Under this guidance, there’s always a criteria: right or wrong, success or failure, good or bad. While guidance during physical development is essential in creating high level skills, allowing children to discover how to move during imaginative play helps lay a foundation of lifelong fitness and physical literacy.

Because creative, imaginative play is not a part of youth culture as it once was, we may need to help facilitate this with our children. The first step is to be comfortable with the notion of kids “being bored” and not rushing to fill their time. Necessity is the mother of invention.

I can recall professing my boredom to my mother once in my life. After the longest list of chores a 10-year-old had ever seen, I quickly got good at creating activities to fill my time.
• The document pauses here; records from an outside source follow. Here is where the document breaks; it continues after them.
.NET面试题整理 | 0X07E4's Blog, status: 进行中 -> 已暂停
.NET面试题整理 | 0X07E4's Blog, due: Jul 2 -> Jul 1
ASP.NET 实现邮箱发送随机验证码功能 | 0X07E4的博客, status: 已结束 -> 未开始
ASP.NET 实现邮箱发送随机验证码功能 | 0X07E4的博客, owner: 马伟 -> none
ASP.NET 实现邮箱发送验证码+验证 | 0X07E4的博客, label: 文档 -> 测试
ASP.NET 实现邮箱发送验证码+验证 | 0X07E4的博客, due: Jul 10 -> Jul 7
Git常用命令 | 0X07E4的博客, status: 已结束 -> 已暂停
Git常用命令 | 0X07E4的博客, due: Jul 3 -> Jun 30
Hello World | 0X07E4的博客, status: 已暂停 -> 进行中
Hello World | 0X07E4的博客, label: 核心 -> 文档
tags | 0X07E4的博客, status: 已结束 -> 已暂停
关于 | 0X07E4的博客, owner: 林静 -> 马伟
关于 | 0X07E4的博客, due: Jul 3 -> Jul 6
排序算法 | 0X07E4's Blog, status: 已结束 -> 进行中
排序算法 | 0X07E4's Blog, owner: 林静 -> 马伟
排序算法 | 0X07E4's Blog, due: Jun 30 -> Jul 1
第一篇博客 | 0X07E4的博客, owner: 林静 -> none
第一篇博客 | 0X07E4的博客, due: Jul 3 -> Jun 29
Consider using the following creative physical activities and games with your children, and then allowing them to expand and create on their own.
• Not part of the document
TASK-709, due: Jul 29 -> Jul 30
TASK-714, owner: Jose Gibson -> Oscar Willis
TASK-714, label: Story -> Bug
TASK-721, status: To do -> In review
  1. Sock Fight: With as many balled-up socks as one can carry, the house becomes a sock battle-ground. Children’s socks are small and light and pose little risk of knocking things over. If there is a concern, adults may want to restrict this activity to a specific room in the house, or somewhere outdoors.
  • One individual or group gets a 10-count to set up a “base” with the other group or individual closing their eyes.
  • After the 10 count, one party goes in search of the base.
  • When the two parties make contact, they throw the balled-up socks at one another, both attempting to avoid being hit.
  • After three hits, you’re out.
  1. Lava Land:

    The Power of the Imagination

    Many of us remember jumping from piece of furniture to piece of furniture, rock to rock, or anything else we could stand on without touching the ground.
  • Place various implements (that can be stood upon) throughout the house or outdoors.
  • Tell kids that the ground is lava, water, fire or some other undesirable substance.
  • Have the kids navigate the environment, only stepping on the implements you provided.
  • If they fall off of the implements, they must start wherever they originally began.
  1. The Mission:

    The Power of the Imagination

    Young children often fantasize about enacting the heroic exploits of their favorite video game, book or television characters. To provide a little guidance, create a way to send them on their own imagination-based mission.
  • Cut up 20 to 30 pieces of paper.
  • On each piece of paper, write a short “challenge” activity; for example, “Crawl under the table three times,” “Run around the house two times,” “Hide a treasure in the backyard and make a map to find it.”
  • Put these pieces of paper in a jar.
  • Kids can pick five pieces of paper at a time. Their mission is to perform these tasks within a certain period of time.
  • Keep the jar somewhere accessible and add to it periodically, sneaking in some chores and other activities.

Remember, the goal with these activities is to stimulate the creative process with children. Any guidance you provide should merely provide them with general inspiration and safety. The hope is that they take this inspiration and begin to create on their own.

While inactive virtual technology continues to grow in popularity, by using these strategies, we can create opportunities for children to once again enjoy being physically active.